Ciotti veut interdire les mariages avec des OQTF: « C’est contraire au droit national », tacle une avocate
Derrière le débat autour des mariages entre Français et étrangers sous le coup d’une obligation de quitter le territoire (OQTF), c’est un bras de fer juridique et politique qui s’engage. Tandis qu’Éric Ciotti veut armer les maires pour refuser ces unions, les garde-fous constitutionnels et européens se dressent en rempart.
Dans le cadre de la niche parlementaire du groupe UDR, Éric Ciotti a présenté une proposition de loi visant à interdire la célébration des mariages impliquant des étrangers visés par une OQTF. Ce texte, déjà adopté au Sénat, prévoit que les maires puissent s’opposer à une union s’ils découvrent que l’un des futurs époux est en situation irrégulière.
Le député des Alpes-Maritimes, soutien déclaré de Marine Le Pen, justifie cette initiative par la nécessité de lutter contre les mariages blancs. Il affirme vouloir protéger les édiles menacés de sanctions judiciaires en cas de refus de mariage, citant en exemple l’affaire de Robert Ménard, poursuivi pour avoir refusé de marier un ressortissant étranger concerné par une OQTF.

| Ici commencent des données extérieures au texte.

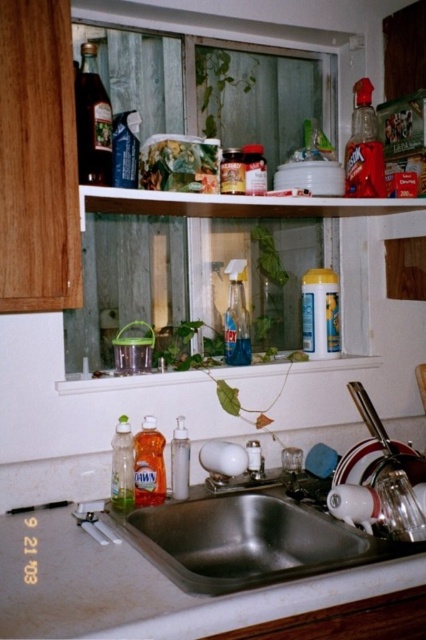
Identify the location of translucent plastic bottle at upper right. This screenshot has width=426, height=640. click(363, 147).

Does translucent plastic bottle at upper right have a lesser width compared to yellow matte container at upper center?

Yes, translucent plastic bottle at upper right is thinner than yellow matte container at upper center.

The height and width of the screenshot is (640, 426). What are the coordinates of `translucent plastic bottle at upper right` in the screenshot? It's located at (363, 147).

Is point (235, 355) behind point (244, 193)?

Yes.

The width and height of the screenshot is (426, 640). Describe the element at coordinates (236, 316) in the screenshot. I see `clear glass spray bottle at center` at that location.

In order to click on clear glass spray bottle at center in this screenshot , I will do `click(236, 316)`.

Between translucent plastic jar at center and brushed metal faucet at sink center, which one appears on the left side from the viewer's perspective?

translucent plastic jar at center

Can you confirm if translucent plastic jar at center is positioned to the right of brushed metal faucet at sink center?

No, translucent plastic jar at center is not to the right of brushed metal faucet at sink center.

Is point (224, 154) more distant than point (258, 456)?

No.

Find the location of a particular element. Image resolution: width=426 pixels, height=640 pixels. translucent plastic jar at center is located at coordinates (232, 172).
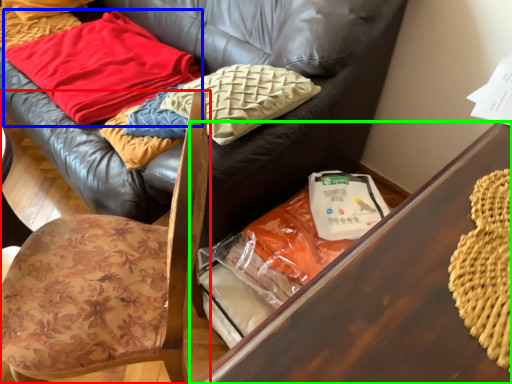
Question: Which object is positioned farthest from chair (highlighted by a red box)? Select from blanket (highlighted by a blue box) and table (highlighted by a green box).

Choices:
 (A) blanket
 (B) table

Answer: (A)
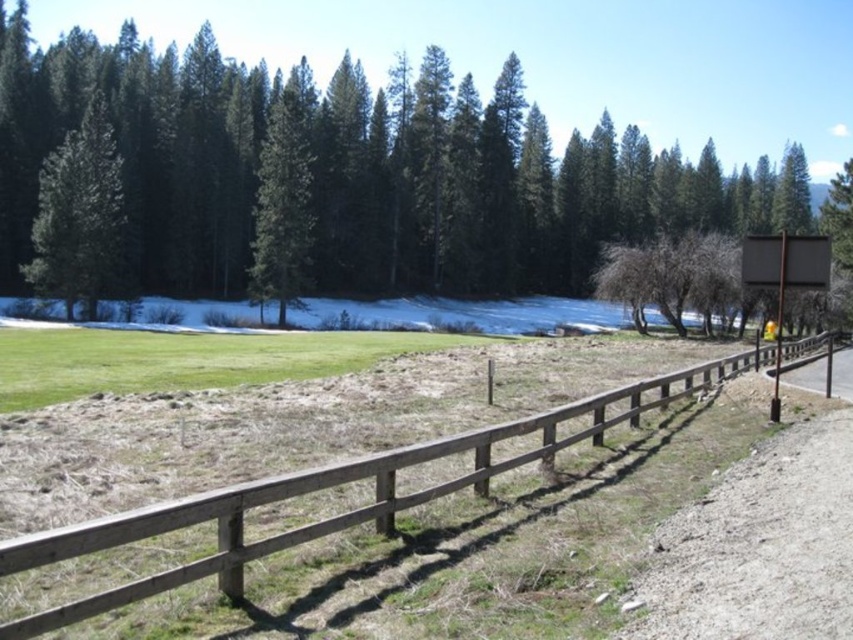
Question: Considering the relative positions of wooden fence at center and green matte tree at upper left in the image provided, where is wooden fence at center located with respect to green matte tree at upper left?

Choices:
 (A) right
 (B) left

Answer: (A)

Question: Is wooden fence at center to the left of green matte tree at center from the viewer's perspective?

Choices:
 (A) no
 (B) yes

Answer: (A)

Question: Which object is farther from the camera taking this photo?

Choices:
 (A) green matte tree at center
 (B) wooden fence at center
 (C) green coniferous trees at upper center

Answer: (A)

Question: Which of the following is the farthest from the observer?

Choices:
 (A) (276, 294)
 (B) (96, 266)
 (C) (679, 385)

Answer: (A)

Question: Observing the image, what is the correct spatial positioning of green coniferous trees at upper center in reference to green matte tree at upper left?

Choices:
 (A) right
 (B) left

Answer: (A)

Question: Which of the following is the farthest from the observer?

Choices:
 (A) (16, 260)
 (B) (35, 227)
 (C) (144, 536)

Answer: (A)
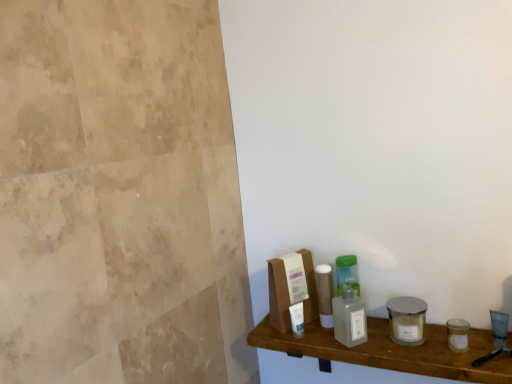
Question: Would you say transparent plastic bottle at center is part of translucent plastic bottles at center's contents?

Choices:
 (A) yes
 (B) no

Une mesure jugée anticonstitutionnelle
Pourtant, la légalité de cette proposition est largement contestée. Comme le rappelle l’avocate spécialisée Vanessa Edberg, « le mariage est un droit fondamental reconnu par la Constitution et la Convention européenne des droits de l’homme ». À ce titre, empêcher un maire de célébrer une union uniquement en raison du statut administratif d’un des conjoints serait contraire au droit.
D’un point de vue juridique, le fait d’être sous OQTF ne supprime pas le droit de se marier, ni ne constitue un indice de fraude. D’ailleurs, en cas de soupçon de mariage blanc, le maire dispose déjà d’un outil légal : saisir le procureur de la République, qui peut suspendre le mariage et ouvrir une enquête. Les époux sont alors auditionnés, et seuls les cas avérés de fraude peuvent justifier une interdiction.
Une confusion entre mariage et régularisation
Contrairement aux idées reçues, un mariage avec un(e) Français(e) n’entraîne pas automatiquement la régularisation d’un étranger en situation irrégulière. Comme le rappelle Me Edberg, le couple doit justifier d’une vie commune d’au moins 18 mois, et dans bien des cas, l’étranger doit avoir vécu en France pendant 5 à 7 ans pour obtenir un titre de séjour. Une exigence renforcée par les circulaires récentes du ministère de l’Intérieur.
Autrement dit, l’existence d’un mariage ne protège ni d’une OQTF ni d’un éloignement, sauf si les conditions de régularisation sont réunies. Dès lors, l’argument selon lequel ces unions seraient un moyen systématique de contourner la loi ne résiste pas à l’examen des faits.
Une portée politique plus que juridique
La proposition d’Éric Ciotti, bien que juridiquement fragile, s’inscrit dans une stratégie politique claire : agiter le thème de l’immigration et de l’ordre républicain. En demandant le soutien du groupe centriste, et en invoquant un échange entre Emmanuel Macron et Robert Ménard, le député UDR tente de créer un consensus sur fond de fermeté migratoire.
Pourtant, le texte a de grandes chances d’être retoqué. Soixante députés ont d’ores et déjà annoncé leur intention de saisir le Conseil constitutionnel, qui devrait examiner la compatibilité de la mesure avec les droits fondamentaux. Et si la loi venait à être adoptée, une question prioritaire de constitutionnalité (QPC) pourrait être soulevée par un étranger concerné, menant potentiellement à l’annulation partielle ou totale de la disposition.
Une réalité chiffrée bien éloignée de la perception
Enfin, les chiffres rappellent que le phénomène reste marginal. D’après le député LFI Aurélien Taché, seuls 406 mariages en 2022 impliquaient une personne sous OQTF, sur plus de 250.000 unions célébrées cette année-là. Cela représente à peine 0,16 % des mariages en France. Une réalité statistique bien loin des discours alarmistes.